— Зачем ты это написал? — спросила она, косясь по сторонам, точно боялась подслушивания.
— Ради денег.
— Не завидую твоей будущей жене, Боровков.
— Почему?
— Ты в этой повести окончательно себя разоблачил.
В тот же день после лекций он повез рукопись в журнал, который, как он предполагал, оторвет у него повесть с руками. Все-таки он немного волновался, попав в незнакомую обстановку. По длинному коридору, с расположенными по обе стороны дверями, расхаживали двое мужчин и о чем-то оживленно беседовали. Один, с бородой, курил трубку. Возможно, это были какие-нибудь известные писатели. К ним Боровков не стал обращаться. Он дождался, пока из одной комнаты выпорхнула растрепанная девчушка с кипой конвертов в руках.

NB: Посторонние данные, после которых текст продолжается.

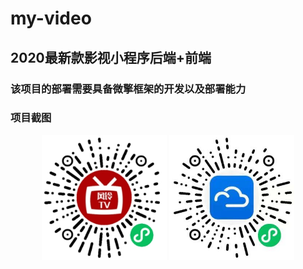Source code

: # my-video

## 2020最新款影视小程序后端+前端

### 该项目的部署需要具备微擎框架的开发以及部署能力

### 项目截图

<div align=center>
    <img src="https://github.com/missoy/my-video/blob/main/image/feng.jpg" width="200" height="200" />
    <img src="https://github.com/missoy/my-video/blob/main/image/yun.jpg" width="200" height="200" />
</div>
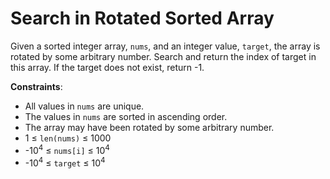 # Search in Rotated Sorted Array

Given a sorted integer array, `nums`, and an integer value, `target`, the array is rotated by some arbitrary number. Search and return the index of target in this array. If the target does not exist, return -1.

**Constraints**:

- All values in `nums` are unique.
- The values in `nums` are sorted in ascending order.
- The array may have been rotated by some arbitrary number.
- 1 ≤ `len(nums)` ≤ 1000
- -10<sup>4</sup> ≤ `nums[i]` ≤ 10<sup>4</sup>
- -10<sup>4</sup> ≤ `target` ≤ 10<sup>4</sup>
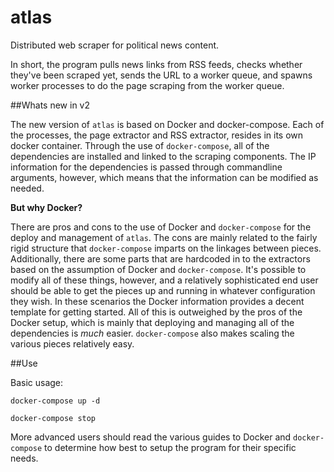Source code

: atlas
=====

Distributed web scraper for political news content.

In short, the program pulls news links from RSS feeds, checks whether they've
been scraped yet, sends the URL to a worker queue, and spawns worker processes
to do the page scraping from the worker queue.

##Whats new in v2

The new version of `atlas` is based on Docker and docker-compose. Each of
the processes, the page extractor and RSS extractor, resides in its own docker container.
Through the use of `docker-compose`, all of the dependencies are installed and
linked to the scraping components. The IP information for the dependencies is
passed through commandline arguments, however, which means that the information
can be modified as needed.

**But why Docker?**

There are pros and cons to the use of Docker and `docker-compose` for the
deploy and management of `atlas`. The cons are mainly related to the fairly
rigid structure that `docker-compose` imparts on the linkages between pieces.
Additionally, there are some parts that are hardcoded in to the extractors
based on the assumption of Docker and `docker-compose`. It's possible to modify
all of these things, however, and a relatively sophisticated end user should be
able to get the pieces up and running in whatever configuration they wish. In
these scenarios the Docker information provides a decent template for getting
started. All of this is outweighed by the pros of the Docker setup, which is
mainly that deploying and managing all of the dependencies is *much* easier.
`docker-compose` also makes scaling the various pieces relatively easy.

##Use

Basic usage:

`docker-compose up -d`

`docker-compose stop`

More advanced users should read the various guides to Docker and
`docker-compose` to determine how best to setup the program for their specific
needs.

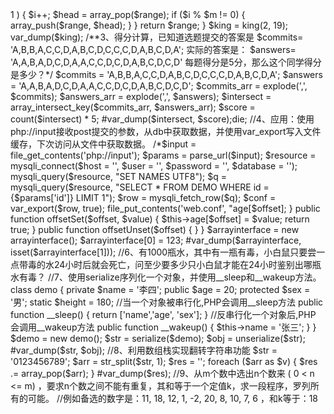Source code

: <?php
/**
 * Created by IntelliJ IDEA.
 * User: niyang
 * Date: 18/3/17
 * Time: 15:11
 */

/*
 * 1、多维数组排序
$items = array(
	array('http://www.abc.com/a/', 100, 120),
	array('http://www.abc.com/b/index.php', 50, 80),
	array('http://www.abc.com/a/index.html', 90, 100),
	array('http://www.abc.com/a/?id=12345', 200, 33),
	array('http://www.abc.com/c/index.html', 10, 20),
	array('http://www.abc.com/abc/', 10, 30)
);
变成如下的样子：
array (
  array ( 'http://www.abc.com/a/', 390,253),
  array ('http://www.abc.com/b/', 50,80),
  array ('http://www.abc.com/c/', 10,20),
  array ('http://www.abc.com/abc/', 10,30)
)
 */

$items = array(
    array('http://www.abc.com/a/', 100, 120),
    array('http://www.abc.com/b/index.php', 50, 80),
    array('http://www.abc.com/a/index.html', 90, 100),
    array('http://www.abc.com/a/?id=12345', 200, 33),
    array('http://www.abc.com/c/index.html', 10, 20),
    array('http://www.abc.com/abc/', 10, 30)
);

$urls = [];

foreach ($items as $item)
{
    $url = $item[0];
    $url_arr = explode('/', $url);
    array_pop($url_arr);
    array_push($url_arr, '');
    $url = join('/', $url_arr);

    if (isset($urls[$url])) {
        $urls[$url][0] = $url;
        $urls[$url][1] += $item[1];
        $urls[$url][2] += $item[2];
    } else {
        $urls[$url] = $item;
    }
}
#var_dump($urls);



//2、一群猴子排成一圈，按1，2，...，n依次编号。然后从第1只开始数，数到第m只,把它踢出圈，从它后面再开始数，再数到第m只，在把它踢出去...，如此不停的进行下去，直到最后只剩下一只猴子为止，那只猴子就叫做大王。要求编程模拟此过程，输入m、n, 输出最后那个大王的编号。
//$m = [1, 2, 3];  4
// 2

function king($n, $m){
    $range = range(1, $n);
    $i = 0;
    while (count($range) > 1 ) {
        $i++;
        $head = array_pop($range);
        if ($i % $m != 0) {
            array_push($range, $head);
        }
    }
    return $range;
}
$king = king(2, 19);
var_dump($king);

/**3、得分计算，已知道选题提交的答案是
$commits= 'A,B,B,A,C,C,D,A,B,C,D,C,C,C,D,A,B,C,D,A';
实际的答案是：
$answers= 'A,A,B,A,D,C,D,A,A,C,C,D,C,D,A,B,C,D,C,D'
每题得分是5分，那么这个同学得分是多少？*/

$commits = 'A,B,B,A,C,C,D,A,B,C,D,C,C,C,D,A,B,C,D,A';
$answers = 'A,A,B,A,D,C,D,A,A,C,C,D,C,D,A,B,C,D,C,D';

$commits_arr = explode(',', $commits);
$answers_arr = explode(',', $answers);

$intersect = array_intersect_key($commits_arr, $answers_arr);

$score = count($intersect) * 5;

#var_dump($intersect, $score);die;


//4、应用：使用php://input接收post提交的参数，从db中获取数据，并使用var_export写入文件缓存，下次访问从文件中获取数据。

/*$input = file_get_contents('php://input');
$params = parse_url($input);
$resource = mysqli_connect($host = '', $user = '', $password = '', $database = '');
mysqli_query($resource, "SET NAMES UTF8");
$q = mysqli_query($resource, "SELECT * FROM DEMO WHERE id = {$params['id']} LIMIT 1");
$row = mysqli_fetch_row($q);
$conf = var_export($row, true);
file_put_contents('web.conf', "<?php\nreturn " .$str);

$conf = include 'web.conf';*/



//5、实现一个对象的数组式访问接
class arrayinterface implements arrayaccess
{
    public $age = [];

    public function offsetExists($offset)
    {
        echo 123;
    }

    public function offsetGet($offset)
    {
        return $this->age[$offset];
    }

    public function offsetSet($offset, $value)
    {
        $this->age[$offset] = $value;
        return true;
    }

    public function offsetUnset($offset)
    {

    }
}

$arrayinterface = new arrayinterface();
$arrayinterface[0] = 123;

#var_dump($arrayinterface, isset($arrayinterface[1]));


//6、有1000瓶水，其中有一瓶有毒，小白鼠只要尝一点带毒的水24小时后就会死亡，问至少要多少只小白鼠才能在24小时鉴别出哪瓶水有毒？






//7、使用serialize序列化一个对象，并使用__sleep和__wakeup方法。
class demo {

    private   $name = '李四';
    public    $age  = 20;
    protected $sex  = '男';

    static    $height = 180;

    //当一个对象被串行化,PHP会调用__sleep方法
    public function __sleep()
    {
        return ['name','age', 'sex'];
    }

    //反串行化一个对象后,PHP 会调用__wakeup方法
    public function __wakeup()
    {
        $this->name = '张三';
    }
}

$demo = new demo();
$str = serialize($demo);

$obj = unserialize($str);
#var_dump($str, $obj);


//8、利用数组栈实现翻转字符串功能
$str = '0123456789';
$arr = str_split($str, 1);
$res = '';
foreach ($arr as $v)
{
    $res .= array_pop($arr);
}
#var_dump($res);


//9、从m个数中选出n个数来 ( 0 < n <= m) ，要求n个数之间不能有重复，其和等于一个定值k，求一段程序，罗列所有的可能。
//例如备选的数字是：11, 18, 12, 1, -2, 20, 8, 10, 7, 6 ，和k等于：18
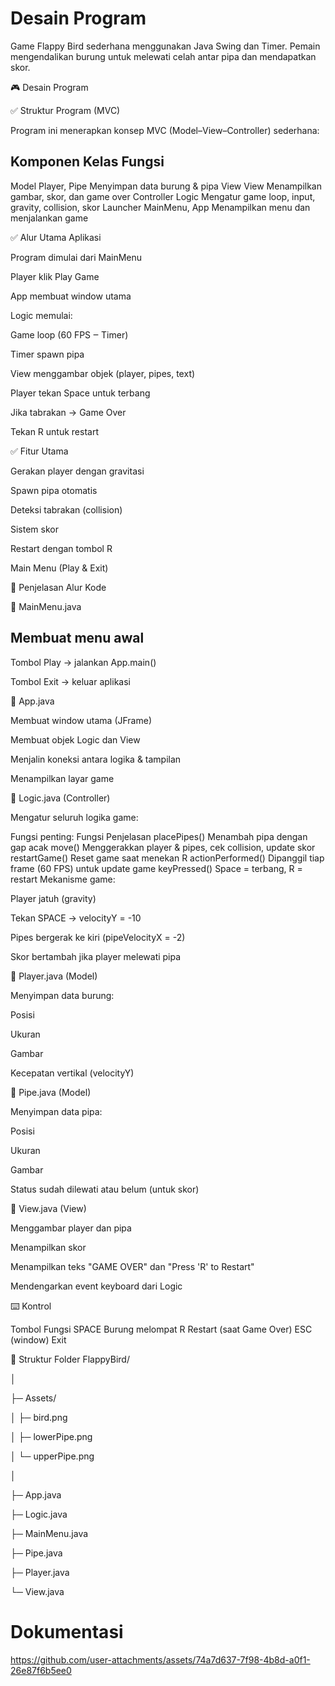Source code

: # Desain Program

Game Flappy Bird sederhana menggunakan Java Swing dan Timer. Pemain mengendalikan burung untuk melewati celah antar pipa dan mendapatkan skor.

🎮 Desain Program

✅ Struktur Program (MVC)

Program ini menerapkan konsep MVC (Model–View–Controller) sederhana:

## Komponen	Kelas	Fungsi
Model	Player, Pipe	Menyimpan data burung & pipa
View	View	Menampilkan gambar, skor, dan game over
Controller	Logic	Mengatur game loop, input, gravity, collision, skor
Launcher	MainMenu, App	Menampilkan menu dan menjalankan game

✅ Alur Utama Aplikasi

Program dimulai dari MainMenu

Player klik Play Game

App membuat window utama

Logic memulai:

Game loop (60 FPS ‒ Timer)

Timer spawn pipa

View menggambar objek (player, pipes, text)

Player tekan Space untuk terbang

Jika tabrakan → Game Over

Tekan R untuk restart

✅ Fitur Utama

Gerakan player dengan gravitasi

Spawn pipa otomatis

Deteksi tabrakan (collision)

Sistem skor

Restart dengan tombol R

Main Menu (Play & Exit)

🧠 Penjelasan Alur Kode

📌 MainMenu.java

## Membuat menu awal

Tombol Play → jalankan App.main()

Tombol Exit → keluar aplikasi

📌 App.java

Membuat window utama (JFrame)

Membuat objek Logic dan View

Menjalin koneksi antara logika & tampilan

Menampilkan layar game

📌 Logic.java (Controller)

Mengatur seluruh logika game:

Fungsi penting:
Fungsi	Penjelasan
placePipes()	Menambah pipa dengan gap acak
move()	Menggerakkan player & pipes, cek collision, update skor
restartGame()	Reset game saat menekan R
actionPerformed()	Dipanggil tiap frame (60 FPS) untuk update game
keyPressed()	Space = terbang, R = restart
Mekanisme game:

Player jatuh (gravity)

Tekan SPACE → velocityY = -10

Pipes bergerak ke kiri (pipeVelocityX = -2)

Skor bertambah jika player melewati pipa

📌 Player.java (Model)

Menyimpan data burung:

Posisi

Ukuran

Gambar

Kecepatan vertikal (velocityY)

📌 Pipe.java (Model)

Menyimpan data pipa:

Posisi

Ukuran

Gambar

Status sudah dilewati atau belum (untuk skor)

📌 View.java (View)

Menggambar player dan pipa

Menampilkan skor

Menampilkan teks "GAME OVER" dan "Press 'R' to Restart"

Mendengarkan event keyboard dari Logic

⌨️ Kontrol

Tombol	Fungsi
SPACE	Burung melompat
R	Restart (saat Game Over)
ESC (window)	Exit

📂 Struktur Folder
FlappyBird/

│

├─ Assets/

│   ├─ bird.png

│   ├─ lowerPipe.png

│   └─ upperPipe.png

│

├─ App.java

├─ Logic.java

├─ MainMenu.java

├─ Pipe.java

├─ Player.java

└─ View.java

# Dokumentasi

https://github.com/user-attachments/assets/74a7d637-7f98-4b8d-a0f1-26e87f6b5ee0
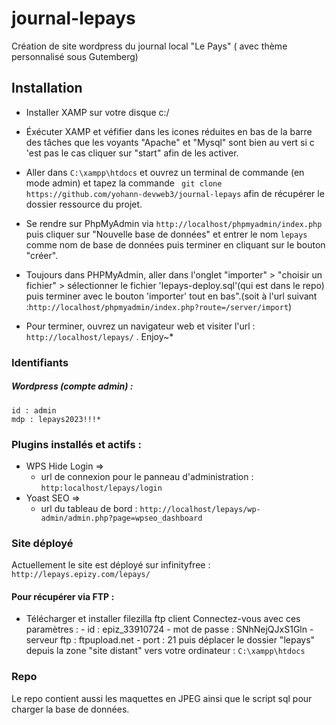 # journal-lepays
Création de site wordpress du journal local "Le Pays" ( avec thème personnalisé sous Gutemberg)

## Installation 
- Installer XAMP sur votre disque c:/
- Éxécuter XAMP et véfifier dans les icones réduites en bas de la barre des tâches que les voyants "Apache" et "Mysql" sont bien au vert si c 'est pas le cas cliquer sur "start" afin de les activer.
- Aller dans `C:\xampp\htdocs` et ouvrez un terminal de commande (en mode admin) et tapez la commande ` git clone https://github.com/yohann-devweb3/journal-lepays` afin de récupérer le dossier ressource du projet.
- Se rendre sur PhpMyAdmin via `http://localhost/phpmyadmin/index.php` puis cliquer sur "Nouvelle base de données" et entrer le nom `lepays` comme nom de base de données puis terminer en cliquant sur le bouton "créer".
- Toujours dans PHPMyAdmin, aller dans l'onglet "importer" > "choisir un fichier" > sélectionner le fichier 'lepays-deploy.sql'(qui est dans le repo) puis terminer avec le bouton 'importer' tout en bas".(soit à l'url suivant :`http://localhost/phpmyadmin/index.php?route=/server/import`)

- Pour terminer, ouvrez un navigateur web et visiter l'url : `http://localhost/lepays/` . Enjoy~*

### Identifiants
  ##### Wordpress (compte admin) :
    id : admin
    mdp : lepays2023!!!*
    
### Plugins installés et actifs : 
  - WPS Hide Login =>
      - url de connexion pour le panneau d'administration : `http:localhost/lepays/login`
  - Yoast SEO =>
      - url du tableau de bord : `http://localhost/lepays/wp-admin/admin.php?page=wpseo_dashboard`
### Site déployé

Actuellement le site est déployé sur infinityfree : `http://lepays.epizy.com/lepays/`
#### Pour récupérer via FTP :
- Télécharger et installer filezilla ftp client
  Connectez-vous avec ces paramètres :
      - id : epiz_33910724
      - mot de passe : SNhNejQJxS1Gln
      - serveur ftp : ftpupload.net
      - port : 21
 puis déplacer le dossier "lepays" depuis la zone "site distant" vers votre ordinateur : `C:\xampp\htdocs`

### Repo

Le repo contient aussi les maquettes en JPEG ainsi que le script sql pour charger la base de données.
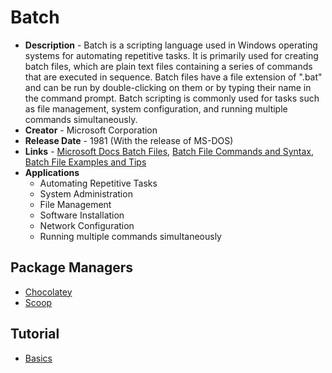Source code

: # Batch

- **Description** - Batch is a scripting language used in Windows operating systems for automating repetitive tasks. It is primarily used for creating batch files, which are plain text files containing a series of commands that are executed in sequence. Batch files have a file extension of ".bat" and can be run by double-clicking on them or by typing their name in the command prompt. Batch scripting is commonly used for tasks such as file management, system configuration, and running multiple commands simultaneously.
- **Creator** - Microsoft Corporation
- **Release Date** - 1981 (With the release of MS-DOS)
- **Links** - [Microsoft Docs Batch Files](https://docs.microsoft.com/en-us/windows-server/administration/windows-commands/windows-commands), [Batch File Commands and Syntax](https://www.robvanderwoude.com/batchcommands.php), [Batch File Examples and Tips](https://www.dostips.com/)
- **Applications**
  - Automating Repetitive Tasks
  - System Administration
  - File Management
  - Software Installation
  - Network Configuration
  - Running multiple commands simultaneously

## Package Managers

- [Chocolatey](https://chocolatey.org/)
- [Scoop](https://scoop.sh/)

## Tutorial

- [Basics](https://www.geeksforgeeks.org/basics-of-batch-scripting/)
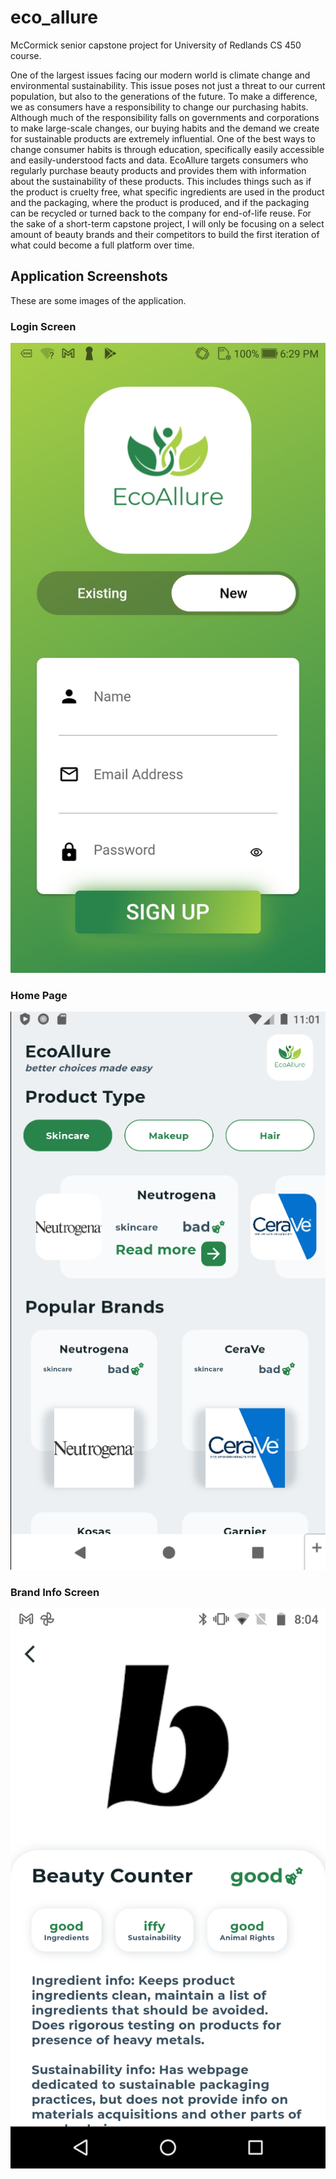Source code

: # eco_allure

McCormick senior capstone project for University of Redlands CS 450 course. 

One of the largest issues facing our modern world is climate change and environmental sustainability. This issue poses not just a threat to our current population, but also to the generations of the future. To make a difference, we as consumers have a responsibility to change our purchasing habits. Although much of the responsibility falls on governments and corporations to make large-scale changes, our buying habits and the demand we create for sustainable products are extremely influential. 
One of the best ways to change consumer habits is through education, specifically easily accessible and easily-understood facts and data. EcoAllure targets consumers who regularly purchase beauty products and provides them with information about the sustainability of these products. This includes things such as if the product is cruelty free, what specific ingredients are used in the product and the packaging, where the product is produced, and if the packaging can be recycled or turned back to the company for end-of-life reuse. For the sake of a short-term capstone project, I will only be focusing on a select amount of beauty brands and their competitors to build the first iteration of what could become a full platform over time. 

## Application Screenshots

These are some images of the application. 

### Login Screen

![Login Screen](/assets/loginScreen.jpg)

### Home Page

![Home Page](/assets/homeScreen.png)

### Brand Info Screen

![Brand Info Screen](/assets/brandInfoScreen.png)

— Извините, — обратился к ней Боровков, ловя себя на том, что оробел. — Я тут рукопись принес… э-э… куда бы мне обратиться?
Девица взглянула на него без всякого любопытства. Вблизи она оказалась не такой уж и девицей, а скорее женщиной лет тридцати.
— А про что рукопись?
Боровков не нашелся сразу объяснить, промычал какое-то «ну… да вот…» — сотрудница с досадой его оборвала:
— Понятно, понятно. Идите в тридцатую комнату к Нине Гавриловне. Вон туда!
«Что же это ей понятно?» — недоумевал Боровков. Над дверью указанной комнаты была табличка: «Гринева Н. Г., зав. отделом писем».
«Письмо я бы прислал по почте», — Боровков шуткой попытался придать себе бодрости. Он постучал и вошел, не дожидаясь ответа. Нина Гавриловна — сухопарая дама в больших круглых очках, с плоским, невыразительным лицом, оторвалась от бумаг и уставилась на него с таким крайним изумлением, словно ожидала в эту минуту чего угодно, но только не появления молодого человека с рукописью.
— Вы ко мне?
— Меня к вам направили…
Девушка в коридоре.
— Садитесь. Что у вас?
Боровков сел, попытался улыбнуться даме как можно более обаятельно.
— Я вам повесть принес.
— Повесть? Свою?
— Да, конечно.
Все большее недоумение охватывало Боровкова и ощущение, что он не туда попал, а если и туда, то напрасно. Вскоре это ощущение прояснилось.
— И о чем же ваша, повесть, юноша?
Боровков взялся рассказывать, но, упираясь в осуждающий, недоверчивый взгляд из-под очков, точно его заранее подозревали в каком-то надувательстве, смешался, говорил неубедительно, перескакивая с предмета на предмет, даже сюжет не смог изложить толком. Нина Гавриловна его не перебивала, и за то спасибо.
— А в конце, как водится, добро побеждает зло, — подбил бабки Боровков.
— Это водится только в вашем воображении, юноша.
Боровков почувствовал облегчение от этих справедливых слов. Гринева расположилась в кресле поудобнее, перекинула ногу на ногу.
Он все же чем-то ее заинтересовал, может быть, своим окаянным видом.
— И эта рукопись, — Нина Гавриловна сделала эффектный щелчок пальцами, — сейчас с вами?
Боровков готовно расстегнул портфель.
— Не торопитесь, — остановила его Гринева. — Значит, это ваш первый литературный опыт? И вы хотите, чтобы мы его по справедливости оценили? Но вы, наверное, догадываетесь, у нас в журнале очень высокие критерии. Я, честно говоря, не помню, чтобы кто-нибудь вот так сразу пришел и опубликовался. Такого и быть не может. Я это к тому говорю, чтобы вы, юноша, не питали лишних иллюзий. Вы кто, простите, по специальности?
— Я студент. У меня очень хорошая повесть.
Этим заявлением Боровков развеселил Нину Гавриловну.
— Ну, времена, ну, нравы! Вот оно племя младое, незнакомое! Дождались! Ха-ха-ха! Ну, потешил, голубчик, спасибо. Не ожидала! Как на абордаж.
— Улыбка вам очень к лицу, — вежливо заметил Боровков.
Она взглянула на него пристально, поперхнулась последним, уходящим бульканьем смеха, холодно предложила:
— Что ж, оставляйте ваше гениальное произведение. Через месячишко позвоните.
Покинув гостеприимную комнату, ошеломленный, он не был уверен, что дама, оставшись одна, тут же не изорвет его рукопись на мелкие кусочки… И все же, несмотря на раздражение, в нем вдруг укрепилась неясная мысль, что эта странная женщина-редактор, пусть и обидно для него, но пыталась открыть ему какую-то важную истину, которую он не понял или не захотел понять.